[Start of section]
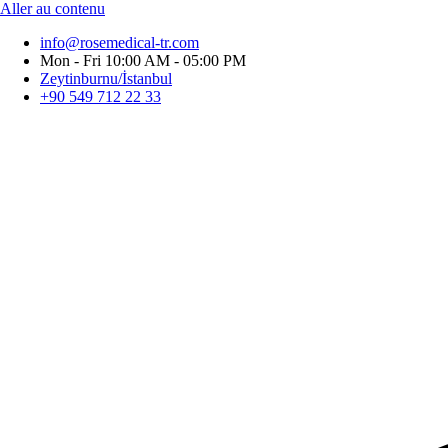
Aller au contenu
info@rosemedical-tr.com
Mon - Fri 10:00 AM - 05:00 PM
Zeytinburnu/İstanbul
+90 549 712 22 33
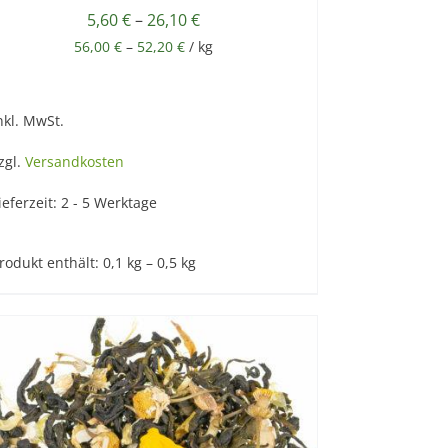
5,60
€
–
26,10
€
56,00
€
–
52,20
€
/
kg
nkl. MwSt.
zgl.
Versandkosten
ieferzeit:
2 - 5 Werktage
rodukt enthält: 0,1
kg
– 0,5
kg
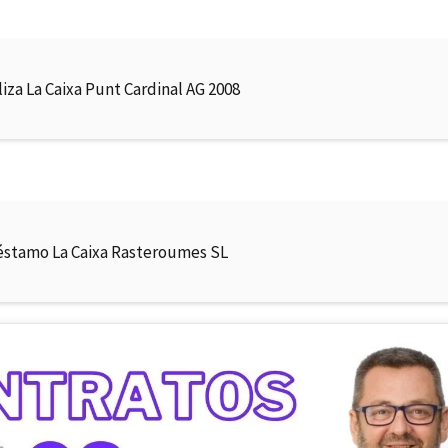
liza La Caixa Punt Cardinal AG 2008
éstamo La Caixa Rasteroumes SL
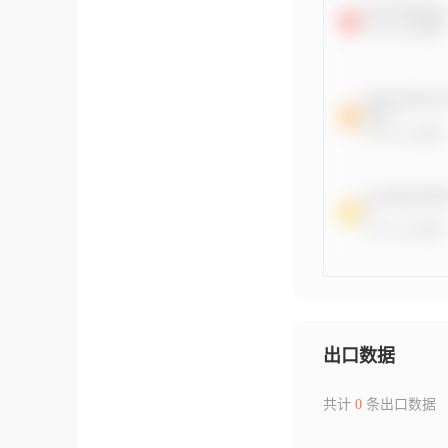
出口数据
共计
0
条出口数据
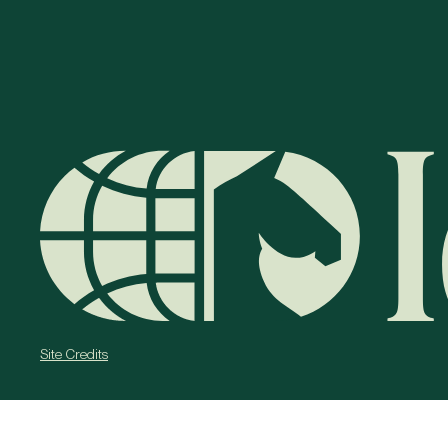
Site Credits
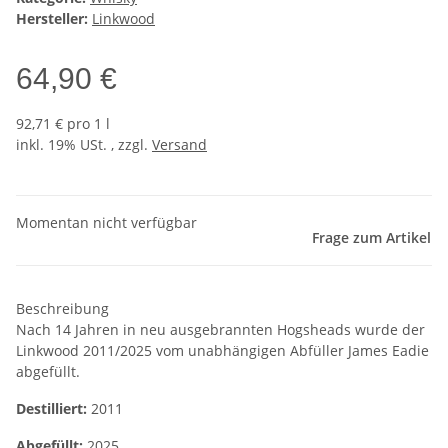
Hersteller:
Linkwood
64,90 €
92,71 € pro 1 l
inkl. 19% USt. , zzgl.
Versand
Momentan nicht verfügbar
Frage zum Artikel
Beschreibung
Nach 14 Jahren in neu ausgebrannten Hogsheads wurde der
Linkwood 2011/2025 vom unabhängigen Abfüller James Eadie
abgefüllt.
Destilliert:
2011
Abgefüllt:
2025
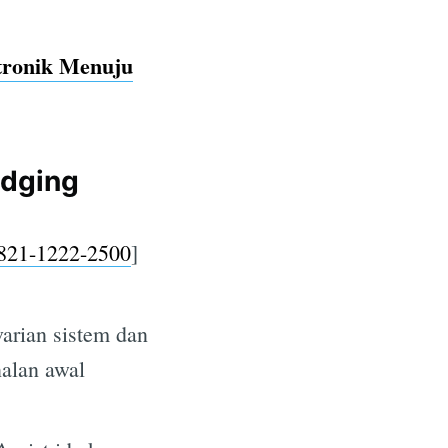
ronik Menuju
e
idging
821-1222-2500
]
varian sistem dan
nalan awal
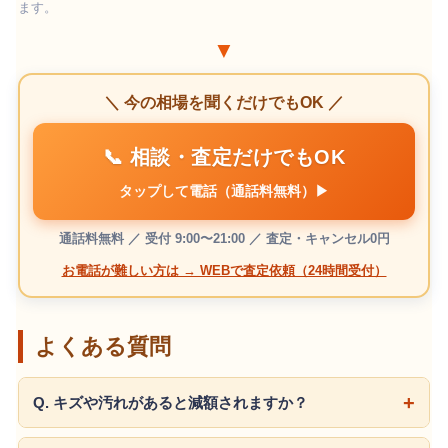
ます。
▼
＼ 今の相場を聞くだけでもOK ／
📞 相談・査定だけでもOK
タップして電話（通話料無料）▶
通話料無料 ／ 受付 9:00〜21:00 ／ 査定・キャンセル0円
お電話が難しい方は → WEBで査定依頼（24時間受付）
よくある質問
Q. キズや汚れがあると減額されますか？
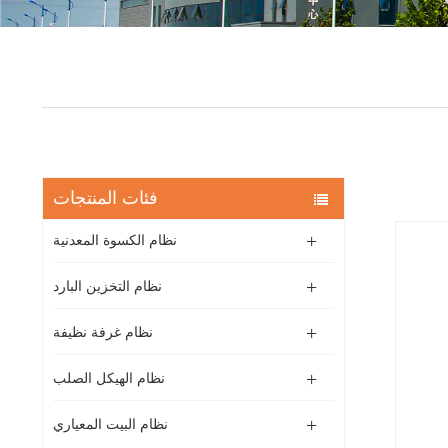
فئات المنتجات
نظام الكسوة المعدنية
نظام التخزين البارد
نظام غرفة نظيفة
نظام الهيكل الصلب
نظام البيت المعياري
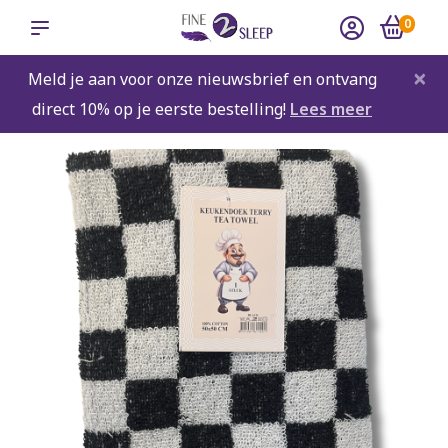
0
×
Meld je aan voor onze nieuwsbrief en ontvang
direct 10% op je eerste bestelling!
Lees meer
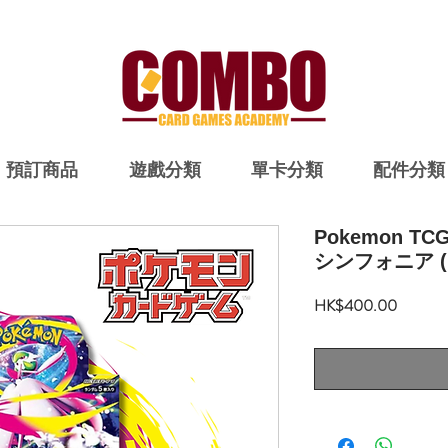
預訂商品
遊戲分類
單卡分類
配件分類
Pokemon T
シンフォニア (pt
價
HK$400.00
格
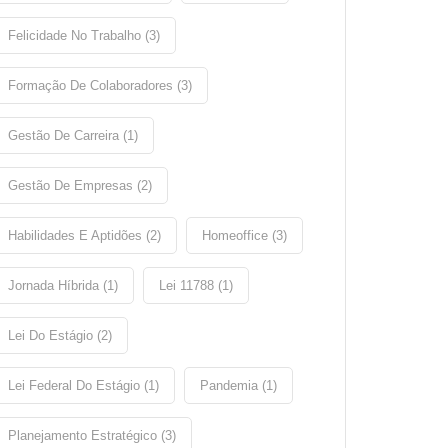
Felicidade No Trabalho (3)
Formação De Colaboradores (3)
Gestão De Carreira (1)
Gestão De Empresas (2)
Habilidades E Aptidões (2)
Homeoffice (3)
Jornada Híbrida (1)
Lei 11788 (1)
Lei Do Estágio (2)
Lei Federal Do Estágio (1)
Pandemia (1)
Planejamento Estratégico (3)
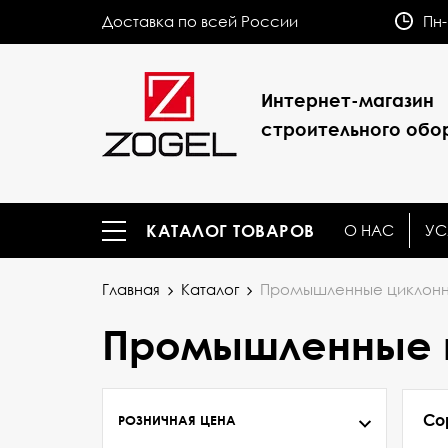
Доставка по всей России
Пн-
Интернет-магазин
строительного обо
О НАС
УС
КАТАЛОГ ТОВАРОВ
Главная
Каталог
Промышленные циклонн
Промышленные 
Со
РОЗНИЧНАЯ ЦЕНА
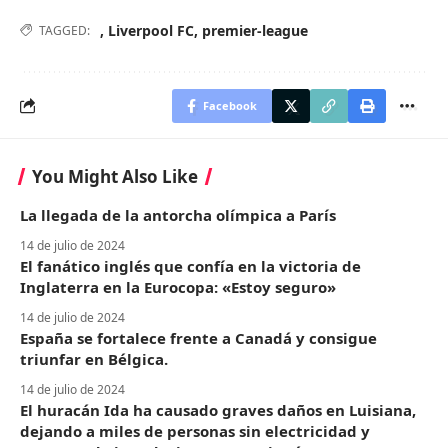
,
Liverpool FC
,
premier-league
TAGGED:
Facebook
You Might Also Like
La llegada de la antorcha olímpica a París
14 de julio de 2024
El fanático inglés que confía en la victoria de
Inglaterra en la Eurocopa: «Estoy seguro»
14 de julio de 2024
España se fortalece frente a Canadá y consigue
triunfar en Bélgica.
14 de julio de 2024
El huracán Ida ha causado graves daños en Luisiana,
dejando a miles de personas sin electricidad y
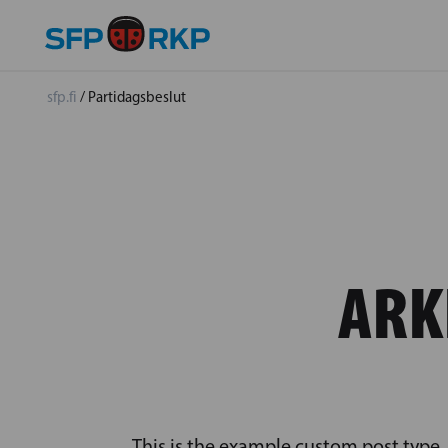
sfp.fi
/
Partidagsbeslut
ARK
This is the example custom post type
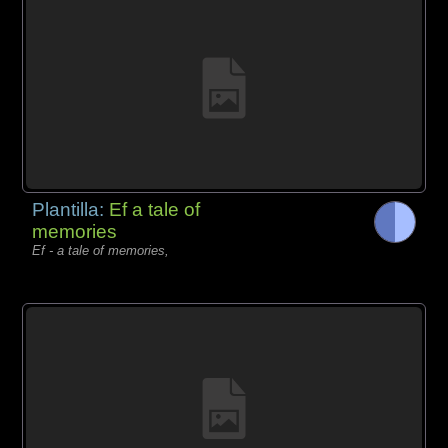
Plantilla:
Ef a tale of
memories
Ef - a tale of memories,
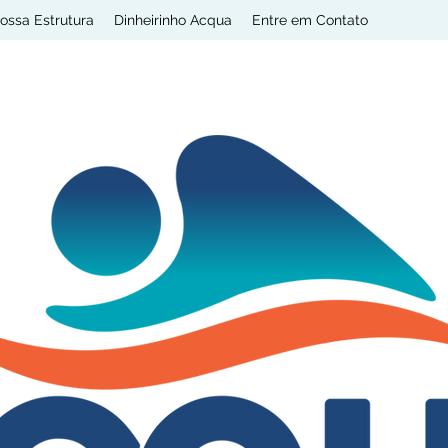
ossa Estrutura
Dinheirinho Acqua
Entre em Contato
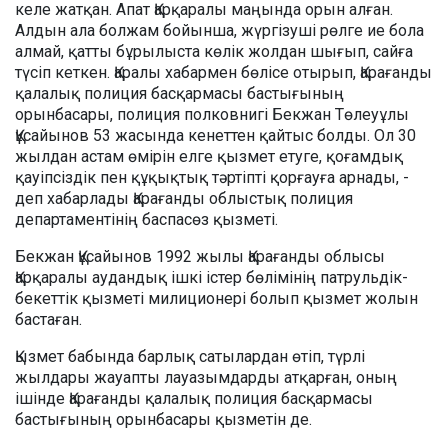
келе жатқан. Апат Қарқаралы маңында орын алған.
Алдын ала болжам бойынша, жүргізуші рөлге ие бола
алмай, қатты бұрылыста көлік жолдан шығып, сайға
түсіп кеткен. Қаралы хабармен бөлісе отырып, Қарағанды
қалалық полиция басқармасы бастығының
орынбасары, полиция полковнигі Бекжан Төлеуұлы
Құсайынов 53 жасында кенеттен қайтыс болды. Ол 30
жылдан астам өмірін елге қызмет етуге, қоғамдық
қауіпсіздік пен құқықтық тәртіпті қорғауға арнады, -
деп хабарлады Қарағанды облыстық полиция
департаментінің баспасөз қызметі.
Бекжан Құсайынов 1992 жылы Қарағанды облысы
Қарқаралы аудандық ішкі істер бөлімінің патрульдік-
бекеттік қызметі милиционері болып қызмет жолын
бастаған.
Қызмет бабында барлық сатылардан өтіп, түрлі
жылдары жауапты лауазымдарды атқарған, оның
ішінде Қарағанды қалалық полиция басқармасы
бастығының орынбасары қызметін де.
[End of section]
In the copy, no picture may appear; the records themselves must be output exactly.

### Problem solution
Aller au contenu
info@rosemedical-tr.com
Mon - Fri 10:00 AM - 05:00 PM
Zeytinburnu/İstanbul
+90 549 712 22 33
5,60
€
–
26,10
€
56,00
€
–
52,20
€
/
kg
nkl. MwSt.
zgl.
Versandkosten
ieferzeit:
2 - 5 Werktage
rodukt enthält: 0,1
kg
– 0,5
kg
liza La Caixa Punt Cardinal AG 2008
éstamo La Caixa Rasteroumes SL
出口数据
共计
0
条出口数据
Site Credits
Hersteller:
Linkwood
64,90 €
92,71 € pro 1 l
inkl. 19% USt. , zzgl.
Versand
Momentan nicht verfügbar
Frage zum Artikel
Beschreibung
Nach 14 Jahren in neu ausgebrannten Hogsheads wurde der
Linkwood 2011/2025 vom unabhängigen Abfüller James Eadie
abgefüllt.
Destilliert:
2011
Abgefüllt:
2025
ronik Menuju
e
idging
821-1222-2500
]
varian sistem dan
nalan awal
ます。
▼
＼ 今の相場を聞くだけでもOK ／
📞 相談・査定だけでもOK
タップして電話（通話料無料）▶
通話料無料 ／ 受付 9:00〜21:00 ／ 査定・キャンセル0円
お電話が難しい方は → WEBで査定依頼（24時間受付）
よくある質問
Q. キズや汚れがあると減額されますか？
فئات المنتجات
نظام الكسوة المعدنية
نظام التخزين البارد
نظام غرفة نظيفة
نظام الهيكل الصلب
نظام البيت المعياري
0
×
Meld je aan voor onze nieuwsbrief en ontvang
direct 10% op je eerste bestelling!
Lees meer
預訂商品
遊戲分類
單卡分類
配件分類
Pokemon T
シンフォニア (pt
價
HK$400.00
格
Felicidade No Trabalho (3)
Formação De Colaboradores (3)
Gestão De Carreira (1)
Gestão De Empresas (2)
Habilidades E Aptidões (2)
Homeoffice (3)
Jornada Híbrida (1)
Lei 11788 (1)
Lei Do Estágio (2)
Lei Federal Do Estágio (1)
Pandemia (1)
Planejamento Estratégico (3)
Доставка по всей России
Пн-
Интернет-магазин
строительного обо
О НАС
УС
КАТАЛОГ ТОВАРОВ
Главная
Каталог
Промышленные циклонн
Промышленные 
Со
РОЗНИЧНАЯ ЦЕНА
,
Liverpool FC
,
premier-league
TAGGED:
Facebook
You Might Also Like
La llegada de la antorcha olímpica a París
14 de julio de 2024
El fanático inglés que confía en la victoria de
Inglaterra en la Eurocopa: «Estoy seguro»
14 de julio de 2024
España se fortalece frente a Canadá y consigue
triunfar en Bélgica.
14 de julio de 2024
El huracán Ida ha causado graves daños en Luisiana,
dejando a miles de personas sin electricidad y
sfp.fi
/
Partidagsbeslut
ARK
This is the example custom post type
Plantilla:
Ef a tale of
memories
Ef - a tale of memories,
ossa Estrutura
Dinheirinho Acqua
Entre em Contato
келе жатқан. Апат Қарқаралы маңында орын алған.
Алдын ала болжам бойынша, жүргізуші рөлге ие бола
алмай, қатты бұрылыста көлік жолдан шығып, сайға
түсіп кеткен. Қаралы хабармен бөлісе отырып, Қарағанды
қалалық полиция басқармасы бастығының
орынбасары, полиция полковнигі Бекжан Төлеуұлы
Құсайынов 53 жасында кенеттен қайтыс болды. Ол 30
жылдан астам өмірін елге қызмет етуге, қоғамдық
қауіпсіздік пен құқықтық тәртіпті қорғауға арнады, -
деп хабарлады Қарағанды облыстық полиция
департаментінің баспасөз қызметі.
Бекжан Құсайынов 1992 жылы Қарағанды облысы
Қарқаралы аудандық ішкі істер бөлімінің патрульдік-
бекеттік қызметі милиционері болып қызмет жолын
бастаған.
Қызмет бабында барлық сатылардан өтіп, түрлі
жылдары жауапты лауазымдарды атқарған, оның
ішінде Қарағанды қалалық полиция басқармасы
бастығының орынбасары қызметін де.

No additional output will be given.